The Five Stages of Transition
The Five Stages of Transition were first articulated by Transition movement founder Rob Hopkins in his 2011 book, The Transition Companion: Making Your Community More Resilient in Uncertain Times. Together, they offer a theory of change for our movement as a whole, as well as a pathway for Transition groups to start from scratch and gradually expand their positive impacts over time. Examples from Transition Sarasota (Florida) are used below to illustrate how a single group might work its way through all five stages.
1. Starting Out
In this first stage of the Transition process, an all-volunteer “initiating group” typically comes together to raise awareness about both the challenges we are facing and the many solutions that are already available. Through talks, tours, training, workshops, film screenings, discussion courses, and tabling at other local events, Transition groups begin to build a robust base of like-minded supporters that can help nurture their initiatives through their early stages.
A world cafe discussion following a screening of the “The Economics of Happiness,” part of Transition Sarasota’s “Films for a Future” documentary series.
Having already experienced some degree of success and acceptance by the wider community, Transition groups now focus their energy on proving that they can achieve practical results and ensuring their own viability over the long-run. Initiatives often do this by incorporating as a formal nonprofit organization, raising funds to hire staff, fine-tuning their communications, and concentrating on one or two projects (such as an urban farm or a home energy retrofitting scheme) that can concretely demonstrate the benefits of the Transition approach.
A small fraction of the nearly 300,000 pounds of local, organic produce harvested to date for community members in need by Transition Sarasota’s Suncoast Gleaning Project.
Transition is uniquely positioned to bring together people from all walks of life and sectors of society into a unified movement that has the power to shape the future. Having shown that they are here to stay and are capable of catalyzing meaningful change, Transition groups can now reach beyond the choir to other nonprofits, businesses, governments, and foundations to form coalitions committed revitalizing their local food systems, strengthening their local economies, reducing their dependence on fossil fuels, and more.

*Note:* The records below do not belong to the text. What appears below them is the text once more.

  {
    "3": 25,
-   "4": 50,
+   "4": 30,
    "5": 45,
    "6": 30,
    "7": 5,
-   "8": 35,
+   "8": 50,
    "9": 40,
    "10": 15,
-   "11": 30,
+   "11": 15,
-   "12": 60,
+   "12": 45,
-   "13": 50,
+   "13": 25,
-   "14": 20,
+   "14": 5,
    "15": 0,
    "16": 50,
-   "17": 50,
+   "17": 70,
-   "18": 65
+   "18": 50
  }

Organizers of Transition Sarasota’s first annual “Eat Local Week” receive a proclamation from their county commissioners.

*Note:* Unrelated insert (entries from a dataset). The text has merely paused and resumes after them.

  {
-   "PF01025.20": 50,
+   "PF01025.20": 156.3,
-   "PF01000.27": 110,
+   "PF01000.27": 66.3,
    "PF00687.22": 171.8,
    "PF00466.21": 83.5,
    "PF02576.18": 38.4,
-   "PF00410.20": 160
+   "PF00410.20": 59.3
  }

This is where things start to get really juicy! With a large percentage of the local population educated and engaged, a diverse array of partners supporting their efforts, and the financial resources needed, Transition Initiatives can now start putting in place key pieces of infrastructure needed for a post-carbon society. Whether they are food hubs, alternative currencies, renewable energy co-ops, or Community Resilience Plans, successful roll-outs of programs like these are now within reach.
Transition Sarasota held this Local Food Entrepreneur Showcase in 2015 as part of efforts to drive local investment into a wide variety of local, sustainable food and farming enterprises.
5. Daring to Dream
When enough Transition Initiatives throughout this country are thriving at the Building stage, new possibilities for our Transition Movement begin to open up. These include shifting policies at all levels of government and moving Transition to the center of cultural life. This is how we finally create the kind of widespread and profound change we have been longing for, and it all starts with one person standing up and saying: “We’ve got to do this now! Who’s with me?”

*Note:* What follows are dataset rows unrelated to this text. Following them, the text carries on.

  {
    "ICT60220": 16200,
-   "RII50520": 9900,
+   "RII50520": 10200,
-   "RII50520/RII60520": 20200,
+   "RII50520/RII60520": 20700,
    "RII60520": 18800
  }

Just a few of the hundreds of Transitioners who participated in the first Transition US National Gathering in 2017. Photo by Les Squires.
“A journey from one place to another can take a number of different routes, but will usually pass through a series of distinctly different landscapes. You don’t necessarily notice when you leave one and enter another, but there are moments when you realise you are in a very different place. The Transition journey is similar. You find that you move from raising awareness, showing films and trying to interest people to noticing you seem to have created an organisation that has different needs from those it had originally, and then later to starting to think about what new businesses and infrastructure your community needs. Each stage is like finding yourself in a distinct landscape.”